Lezioni bonnensi #2 – La lingua in cui pensiamo

Dopo esserci riscaldati con un argomento un po’ nerd come quello dei libri, il secondo saggio che ho affidato alla classe riguardava invece questioni più filosofiche: ho fatto leggere loro alcune pagine tratte da Lessico di frequenza dell’italiano parlato e Prima lezione sul linguaggio di Tullio de Mauro e anche alcune pagine dal romano Lingua Madre di Maddalena Fingerle (ossia la parte sulle “parole sporche”). Abbiamo ragionato insieme su problemi come: quant’è importante la conoscenza della lingua che parlo per organizzare il mio pensiero? Se sono madrelingua tedesca, ragiono differentemente da un madrelingua italiano? Un bambino a cui non è stata insegnata nessuna lingua, sarebbe in grado di pensare ugualmente?

Tullio De Mauro

Il secondo tema: Lingua e linguaggio

Ho assegnato loro la seguente traccia. Il tema che leggerete è di Izel Günselbak:

In base alle letture che abbiamo fatto a lezione, elaborare un saggio breve rispondendo alle seguenti domande: Parliamo una lingua o un linguaggio? Quanto una lingua (o un linguaggio) influenza il nostro modo di pensare? È possibile farlo senza? In che modo la lingua con la quale pensiamo organizza la realtà in cui viviamo?

Svolgimento

A prima vista le parole “lingua” e “linguaggio” sembrano avere lo stesso significato. Tuttavia, esaminandole più attentamente si noterà che esse sono due concetti diversi ma strettamente collegati. Il linguaggio è considerato un prerequisito e una capacità umana che rende possibile una comunicazione tra due o più persone. Le lingue, invece, rappresentano le diverse realizzazioni del linguaggio. Possono essere lingue parlate, come l’italiano, il tedesco, l’inglese o il turco, ma anche lingue non verbali, come la lingua dei segni. Ciò significa che tutti gli esseri umani (e anche animali) sono dotati di un linguaggio, cioè della capacità di parlare, mentre le lingue, cioè le diverse realizzazioni del linguaggio, dipendono da vari parametri culturali e sociali. Dunque parliamo una lingua che si fonda sulla facoltà universale di parlare (linguaggio). Detto questo, passiamo alle seguenti questioni: In che misura la lingua influenza il nostro modo di pensare? Ed è possibile farlo senza? 
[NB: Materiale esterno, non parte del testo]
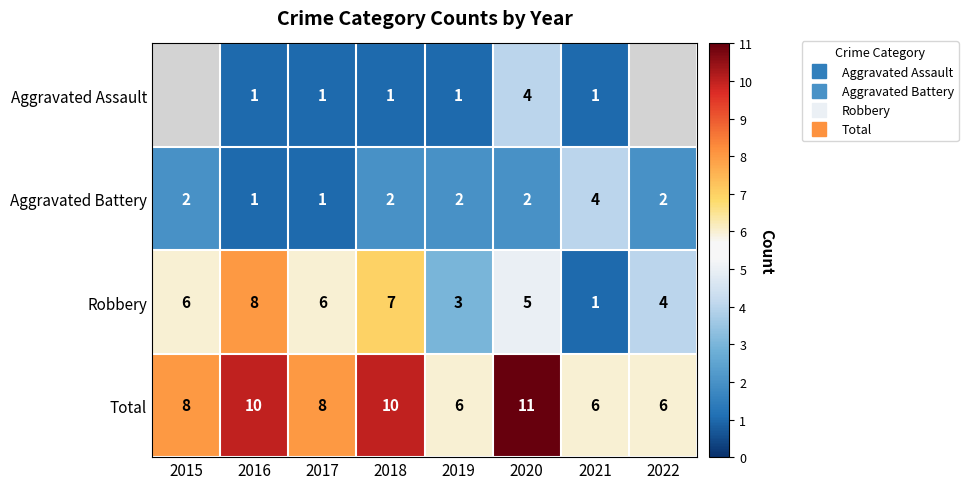

At which label does Aggravated Assault first exceed 1?

2020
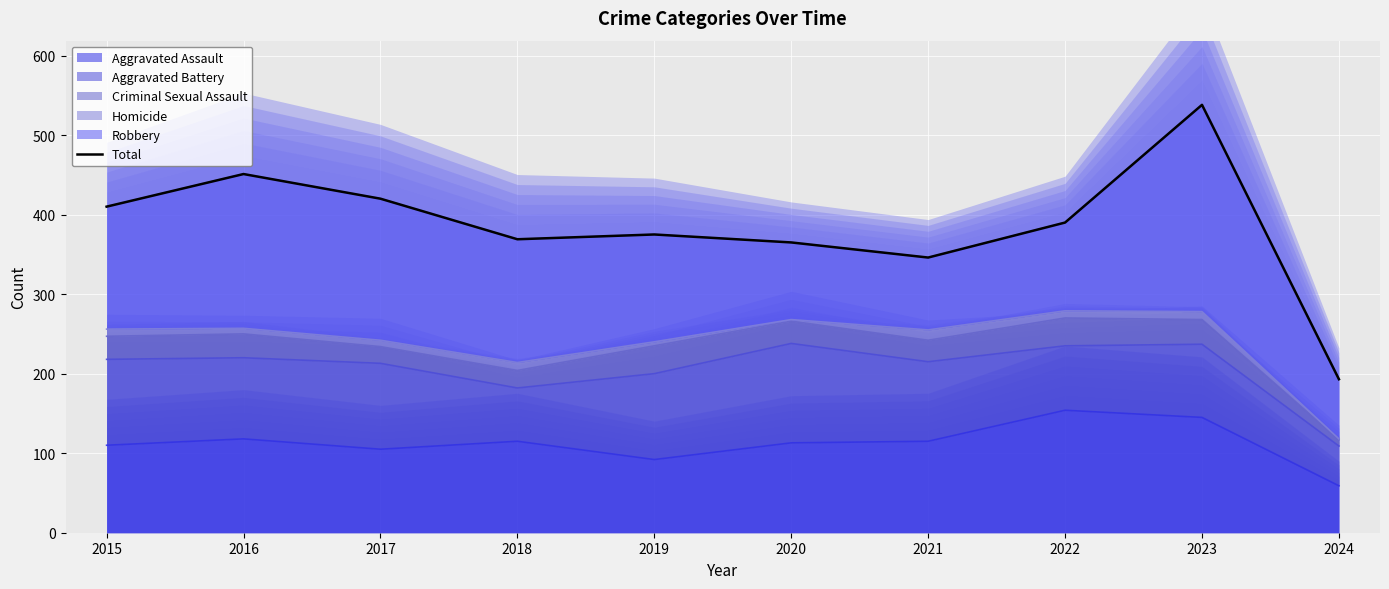

What is the difference between the values at 2017 and 2022?

30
Per esempio, se ripensiamo all’ultima vacanza ci rendiamo subito conto che non abbiamo bisogno di una lingua perché la maggior parte dei pensieri appare in forma di immagini. I bambini piccoli (circa 0-2 anni) sono un altro esempio. Anche se non parlano ancora una lingua si può presumere, comunque, che pensino. Dall’altra parte, ci sono tantissime e complesse situazioni in cui la lingua è essenziale per pensare: di conseguenza, abbiamo bisogno di una lingua per organizzare e ordinare i nostri pensieri. 

È interessante notare che le lingue in tutto il mondo sono costruite in modo molto diverso. Gli eschimesi, per esempio, hanno più di 40 parole per la neve. In tedesco, a sua volta, c’è la parola intraducibile Fernweh (ossia ‘la nostalgia dei paesi lontani’). Un altro fenomeno molto interessante avviene nel caso di una persona che parla due o più lingue: questa può usare l’una o l’altra in diverse situazioni; per esempio, usa la lingua A nella famiglia e la lingua B con gli amici. 

In conclusione, si può dire che la lingua gioca un ruolo importante in moltissimi processi
mentali e ogni nuova lingua è un arricchimento per i propri pensieri.